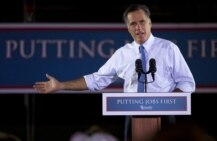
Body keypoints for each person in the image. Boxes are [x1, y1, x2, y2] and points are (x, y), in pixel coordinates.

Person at [33, 4, 195, 141]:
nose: (138, 28)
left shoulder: (168, 48)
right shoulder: (123, 53)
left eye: (142, 22)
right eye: (133, 24)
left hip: (165, 116)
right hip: (133, 116)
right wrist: (61, 85)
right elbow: (97, 79)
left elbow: (187, 83)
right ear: (127, 27)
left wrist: (169, 102)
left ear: (150, 23)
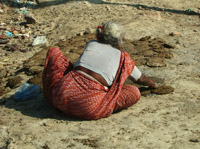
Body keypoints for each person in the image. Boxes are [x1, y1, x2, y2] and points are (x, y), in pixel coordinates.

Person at [42, 21, 156, 120]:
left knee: (54, 52)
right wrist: (153, 84)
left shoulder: (91, 44)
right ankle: (101, 98)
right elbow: (140, 79)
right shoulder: (123, 57)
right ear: (120, 40)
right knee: (134, 92)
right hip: (88, 107)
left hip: (59, 98)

┄┄┄┄┄┄

| TASK INSTRUCTIONS |
All lines from the one containing "right shoulder: (123, 57)" down to the final line above are to be restated word for word; leave out the rest.

| TASK RESPONSE |
right shoulder: (123, 57)
right ear: (120, 40)
right knee: (134, 92)
right hip: (88, 107)
left hip: (59, 98)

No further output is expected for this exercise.